Alert March 18, 2010

Recent Settlements In 401(k) Fees Cases

Since we last reported on the status of the 401(k) excessive fee class actions in the June 25, 2009 ERISA Litigation Update, there have been two significant settlements – one in a participant-filed suit and one in a suit filed by a plan fiduciary on behalf of the fiduciaries of all plans serviced by the same provider. 

In Martin, et al. v. Caterpillar Inc., et al., Case No. 07-1009 (C.D. Ill.), the parties filed on November 20, 2009 a motion for preliminary approval of a settlement of claims regarding the administration of four 401(k) plans sponsored by Caterpillar.  The plaintiffs in their complaint alleged that the plans’ fiduciaries breached duties owed under ERISA by allowing the plans to pay excessive investment management and other fees, by maintaining excessive cash in the plans’ company stock investment fund and by offering a preferred group of plan investment options that were advised by a wholly owned Caterpillar subsidiary. 

Under the terms of the settlement, which are subject to court approval as well as approval by an independent fiduciary, Caterpillar will pay $16.5 million, the net proceeds of which (after the payment of attorneys’ fees and costs and any administrative expenses) will be allocated to participant accounts and former participants based upon the number of years a participant maintained an account balance in one of the subject plans.  In addition to this monetary payment, the Caterpillar defendants agreed that for a two-year period following the settlement, the company will increase and enhance communication with employees about the plans’ investment options and associated fees, including by separately disclosing investment management and administrative fees.  Evercore Trust Company will also serve as an independent monitor for the plans.  The defendants also agreed to limit the cash holdings in the company stock fund and to engage in requests for proposal when service contracts come up for renewal.  Caterpillar agreed that it will not include retail mutual funds as core investment options in the plans for the duration of the settlement period.  While the agreement allows for mutual fund investments through a brokerage window, this particular concession by the Caterpillar defendants is of note given that the plaintiffs’ bar has increasingly focused its attack in this wave of fees-related cases on the use of retail mutual funds in large 401(k) plans.  A preliminary approval hearing for the Caterpillar settlement has been set for April 21, 2010, with the final approval hearing expected to take place on August 12, 2010.

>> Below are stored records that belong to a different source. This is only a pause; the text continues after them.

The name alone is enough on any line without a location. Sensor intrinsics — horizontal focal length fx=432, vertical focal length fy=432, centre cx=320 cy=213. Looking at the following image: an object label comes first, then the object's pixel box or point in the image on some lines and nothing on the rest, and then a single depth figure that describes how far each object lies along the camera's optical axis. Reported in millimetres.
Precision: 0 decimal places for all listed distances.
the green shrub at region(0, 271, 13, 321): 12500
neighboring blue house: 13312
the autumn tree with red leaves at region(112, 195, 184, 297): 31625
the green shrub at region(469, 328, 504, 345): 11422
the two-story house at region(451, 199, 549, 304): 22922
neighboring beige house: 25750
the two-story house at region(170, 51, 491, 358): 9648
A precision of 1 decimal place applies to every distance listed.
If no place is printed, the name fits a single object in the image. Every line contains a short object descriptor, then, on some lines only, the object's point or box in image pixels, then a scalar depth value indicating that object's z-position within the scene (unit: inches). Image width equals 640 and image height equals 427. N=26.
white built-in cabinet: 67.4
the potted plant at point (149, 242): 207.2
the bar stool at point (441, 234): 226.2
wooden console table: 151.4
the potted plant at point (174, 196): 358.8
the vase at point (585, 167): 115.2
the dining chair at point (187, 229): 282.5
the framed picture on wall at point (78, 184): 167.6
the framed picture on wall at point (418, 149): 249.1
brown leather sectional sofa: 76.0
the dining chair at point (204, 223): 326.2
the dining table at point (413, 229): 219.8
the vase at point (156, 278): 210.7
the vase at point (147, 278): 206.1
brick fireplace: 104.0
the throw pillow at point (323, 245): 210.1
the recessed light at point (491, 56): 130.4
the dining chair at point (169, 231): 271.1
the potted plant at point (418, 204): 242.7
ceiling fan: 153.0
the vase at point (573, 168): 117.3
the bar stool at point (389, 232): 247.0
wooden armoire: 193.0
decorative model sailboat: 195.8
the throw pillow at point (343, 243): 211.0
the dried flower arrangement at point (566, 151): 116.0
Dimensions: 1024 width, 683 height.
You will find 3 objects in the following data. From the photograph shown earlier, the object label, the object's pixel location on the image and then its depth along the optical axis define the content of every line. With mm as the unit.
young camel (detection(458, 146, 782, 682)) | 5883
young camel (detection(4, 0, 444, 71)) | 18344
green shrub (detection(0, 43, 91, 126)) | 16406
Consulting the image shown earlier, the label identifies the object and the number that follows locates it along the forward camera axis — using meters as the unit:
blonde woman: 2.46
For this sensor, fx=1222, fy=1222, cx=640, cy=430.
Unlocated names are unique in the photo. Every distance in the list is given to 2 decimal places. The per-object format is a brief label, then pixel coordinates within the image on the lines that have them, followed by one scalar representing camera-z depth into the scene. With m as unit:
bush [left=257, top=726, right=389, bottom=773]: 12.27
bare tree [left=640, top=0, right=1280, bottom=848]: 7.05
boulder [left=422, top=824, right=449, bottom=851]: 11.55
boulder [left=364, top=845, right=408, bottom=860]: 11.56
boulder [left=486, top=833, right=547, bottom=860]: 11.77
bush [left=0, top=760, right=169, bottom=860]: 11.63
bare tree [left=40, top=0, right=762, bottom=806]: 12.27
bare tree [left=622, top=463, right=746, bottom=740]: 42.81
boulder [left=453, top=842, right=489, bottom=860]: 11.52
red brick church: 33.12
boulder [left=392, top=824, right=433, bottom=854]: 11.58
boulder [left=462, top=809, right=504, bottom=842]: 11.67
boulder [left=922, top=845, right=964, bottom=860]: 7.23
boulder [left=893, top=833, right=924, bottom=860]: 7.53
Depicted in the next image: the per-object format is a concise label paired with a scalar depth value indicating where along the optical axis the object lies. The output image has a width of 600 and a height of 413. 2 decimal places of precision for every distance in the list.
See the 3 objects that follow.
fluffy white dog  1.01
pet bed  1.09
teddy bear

In February 2010, a settlement was also announced in Phones Plus, Inc. v. Hartford Life Insurance Co. et al., Case No. 06-1835 (D. Conn.).  The Phones Plus case is one of a handful of suits filed not by a plan participant but rather by a plan fiduciary purporting to represent a class of fiduciaries of all plans serviced by the same provider – here, Hartford Life Insurance Company (“The Hartford”).  The Phones Plus complaint, filed on November 14, 2006, alleged that The Hartford breached ERISA fiduciary duties owed to plans for which it acted as recordkeeper by entering into revenue sharing agreements with mutual fund companies that offered investment options on The Hartford’s platform.  Under these agreements, The Hartford was compensated for its recordkeeping services through revenue sharing payments in addition to the service fees negotiated in its contracts with client plans.  The plaintiff characterized these revenue sharing arrangements as undisclosed “kickbacks” bearing no relationship to any services performed by The Hartford.  The plaintiff further alleged that The Hartford’s ability to delete or substitute mutual funds on its platform rendered it a fiduciary within the meaning of ERISA.  At the time the settlement was reached, motions for summary judgment and class certification were pending.

As part of the settlement, The Hartford agreed to pay $13.8 million to retirement plans that used it as a service provider between November 2003 and February 26, 2010.  The Hartford also agreed to make certain changes to its business practices, including removal from its contracting documents limitations on a plan’s selection of investment options and restriction of its own ability to remove or substitute an investment option chosen by a plan.  To effectuate this latter restriction, The Hartford has undertaken to seek approval from the relevant departments of insurance to revise its contracts to make clear that The Hartford will not delete or substitute from its menu a fund that has been chosen by a plan, except where the fund is no longer available.  This settlement term relates to a central dispute in the case as to whether The Hartford’s right under its contracts to revise its product platform by changing the available investment options constituted discretionary authority over plan investments sufficient to give rise to ERISA fiduciary status.  The contractual reservation of rights at issue is not uncommon in the industry, and has been the subject of litigation against other providers as well.  

With respect to the plaintiff’s allegations regarding revenue sharing practices, The Hartford also agreed under the settlement to add language to its disclosures to make clear that the funds offered on its platform pay revenue sharing to The Hartford or to its affiliates, and to disclose the revenue sharing amounts paid by each fund.  Both the Caterpillar and Phones Plus settlements impose disclosure requirements beyond those currently required by statute or regulation.